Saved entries
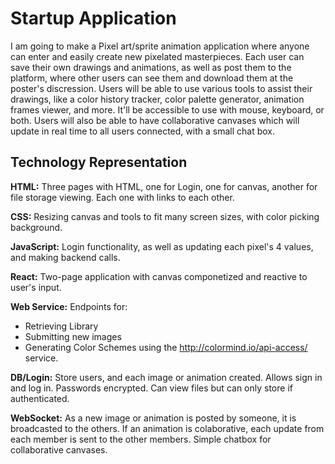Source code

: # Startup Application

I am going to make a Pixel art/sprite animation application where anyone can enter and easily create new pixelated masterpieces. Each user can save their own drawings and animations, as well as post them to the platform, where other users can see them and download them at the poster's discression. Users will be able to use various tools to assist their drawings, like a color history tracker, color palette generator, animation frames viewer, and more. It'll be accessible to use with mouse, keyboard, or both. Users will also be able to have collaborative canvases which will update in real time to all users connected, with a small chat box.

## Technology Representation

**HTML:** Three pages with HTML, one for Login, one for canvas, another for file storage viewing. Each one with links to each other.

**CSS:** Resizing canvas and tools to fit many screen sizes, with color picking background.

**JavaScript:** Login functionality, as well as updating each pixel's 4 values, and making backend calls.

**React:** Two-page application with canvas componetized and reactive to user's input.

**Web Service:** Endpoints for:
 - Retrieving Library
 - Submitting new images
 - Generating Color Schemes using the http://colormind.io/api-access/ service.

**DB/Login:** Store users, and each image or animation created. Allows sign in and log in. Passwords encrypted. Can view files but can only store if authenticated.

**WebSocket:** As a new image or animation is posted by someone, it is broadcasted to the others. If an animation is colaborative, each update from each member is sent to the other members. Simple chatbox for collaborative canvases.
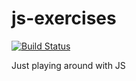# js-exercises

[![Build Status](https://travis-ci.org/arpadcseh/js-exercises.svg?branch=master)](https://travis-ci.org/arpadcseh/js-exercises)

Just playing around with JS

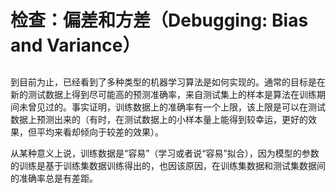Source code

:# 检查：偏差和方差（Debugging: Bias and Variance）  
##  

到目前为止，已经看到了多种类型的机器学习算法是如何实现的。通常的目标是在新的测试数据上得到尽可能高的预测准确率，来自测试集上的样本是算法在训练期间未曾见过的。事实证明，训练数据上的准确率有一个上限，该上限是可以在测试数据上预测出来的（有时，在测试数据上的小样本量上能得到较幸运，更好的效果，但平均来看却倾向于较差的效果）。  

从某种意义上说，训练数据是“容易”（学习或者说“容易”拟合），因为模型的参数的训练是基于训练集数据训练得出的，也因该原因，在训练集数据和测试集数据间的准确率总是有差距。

==

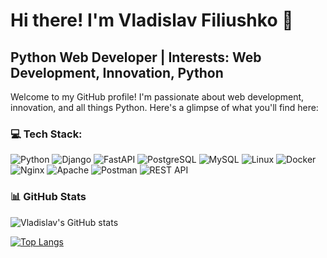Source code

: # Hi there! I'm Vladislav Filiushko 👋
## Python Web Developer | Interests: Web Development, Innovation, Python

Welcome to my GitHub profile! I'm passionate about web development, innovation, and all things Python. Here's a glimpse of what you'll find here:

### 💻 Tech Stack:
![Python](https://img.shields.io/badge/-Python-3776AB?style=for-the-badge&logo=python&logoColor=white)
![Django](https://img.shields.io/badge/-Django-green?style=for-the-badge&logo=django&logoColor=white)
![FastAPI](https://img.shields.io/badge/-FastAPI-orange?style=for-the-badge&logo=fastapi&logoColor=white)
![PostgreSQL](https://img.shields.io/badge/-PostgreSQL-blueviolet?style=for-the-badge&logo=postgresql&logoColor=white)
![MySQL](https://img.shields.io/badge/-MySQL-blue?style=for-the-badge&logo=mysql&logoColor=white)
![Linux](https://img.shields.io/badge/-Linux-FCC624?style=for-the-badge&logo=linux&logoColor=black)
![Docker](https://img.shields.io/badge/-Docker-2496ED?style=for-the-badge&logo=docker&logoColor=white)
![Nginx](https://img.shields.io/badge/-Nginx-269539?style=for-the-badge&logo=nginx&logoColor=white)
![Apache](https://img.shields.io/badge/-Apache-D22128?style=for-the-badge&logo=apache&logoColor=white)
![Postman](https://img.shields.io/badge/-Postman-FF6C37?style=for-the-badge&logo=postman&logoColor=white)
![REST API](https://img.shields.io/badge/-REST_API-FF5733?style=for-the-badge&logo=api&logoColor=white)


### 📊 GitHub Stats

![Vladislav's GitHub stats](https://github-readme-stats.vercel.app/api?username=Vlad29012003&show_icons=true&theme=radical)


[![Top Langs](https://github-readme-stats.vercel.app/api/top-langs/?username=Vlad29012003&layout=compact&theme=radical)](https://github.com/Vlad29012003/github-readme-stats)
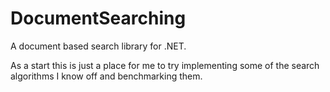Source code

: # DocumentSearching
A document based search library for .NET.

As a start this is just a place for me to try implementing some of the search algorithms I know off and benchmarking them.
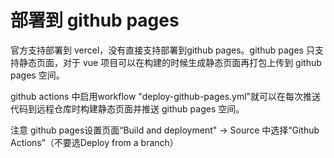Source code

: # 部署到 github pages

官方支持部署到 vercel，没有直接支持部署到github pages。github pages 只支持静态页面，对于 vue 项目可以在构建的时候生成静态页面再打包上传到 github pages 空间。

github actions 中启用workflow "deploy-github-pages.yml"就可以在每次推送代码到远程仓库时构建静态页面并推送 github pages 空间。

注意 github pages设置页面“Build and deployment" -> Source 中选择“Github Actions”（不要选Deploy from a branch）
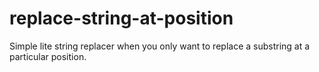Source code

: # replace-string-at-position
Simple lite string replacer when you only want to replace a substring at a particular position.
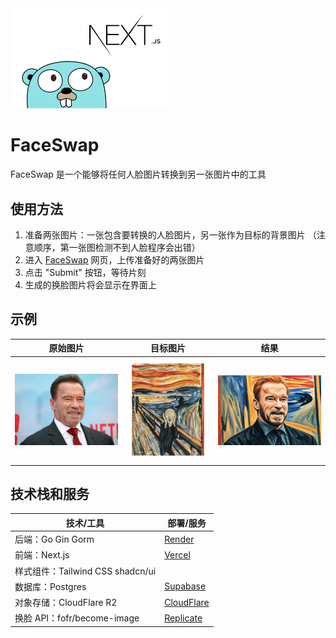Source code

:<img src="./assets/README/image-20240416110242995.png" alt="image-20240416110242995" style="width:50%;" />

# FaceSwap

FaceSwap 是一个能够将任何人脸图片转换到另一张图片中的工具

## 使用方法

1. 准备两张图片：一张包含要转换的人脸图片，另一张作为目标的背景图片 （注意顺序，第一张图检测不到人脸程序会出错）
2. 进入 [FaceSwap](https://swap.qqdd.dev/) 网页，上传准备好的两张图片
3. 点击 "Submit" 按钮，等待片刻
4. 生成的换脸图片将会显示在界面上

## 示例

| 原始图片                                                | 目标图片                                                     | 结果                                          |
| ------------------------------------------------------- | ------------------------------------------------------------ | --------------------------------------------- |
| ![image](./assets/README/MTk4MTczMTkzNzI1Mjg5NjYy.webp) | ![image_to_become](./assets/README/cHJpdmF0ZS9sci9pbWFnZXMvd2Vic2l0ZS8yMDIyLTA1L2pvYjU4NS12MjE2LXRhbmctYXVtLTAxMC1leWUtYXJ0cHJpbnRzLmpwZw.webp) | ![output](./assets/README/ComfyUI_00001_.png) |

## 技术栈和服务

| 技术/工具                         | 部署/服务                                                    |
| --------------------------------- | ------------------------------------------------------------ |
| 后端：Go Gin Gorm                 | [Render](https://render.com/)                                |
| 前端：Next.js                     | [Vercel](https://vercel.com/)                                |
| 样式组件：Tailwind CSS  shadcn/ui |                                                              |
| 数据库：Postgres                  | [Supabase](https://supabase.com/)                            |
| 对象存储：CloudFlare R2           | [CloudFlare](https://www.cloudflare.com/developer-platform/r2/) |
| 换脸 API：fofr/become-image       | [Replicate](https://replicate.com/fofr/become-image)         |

EXERCISE DESCRIPTION:
Which lines of the material contain the word "only", matching its case exactly? Report each of those lines in full.

RESULT OF THIS TASK:
**DB/Login:** Store users, and each image or animation created. Allows sign in and log in. Passwords encrypted. Can view files but can only store if authenticated.
Simple lite string replacer when you only want to replace a substring at a particular position.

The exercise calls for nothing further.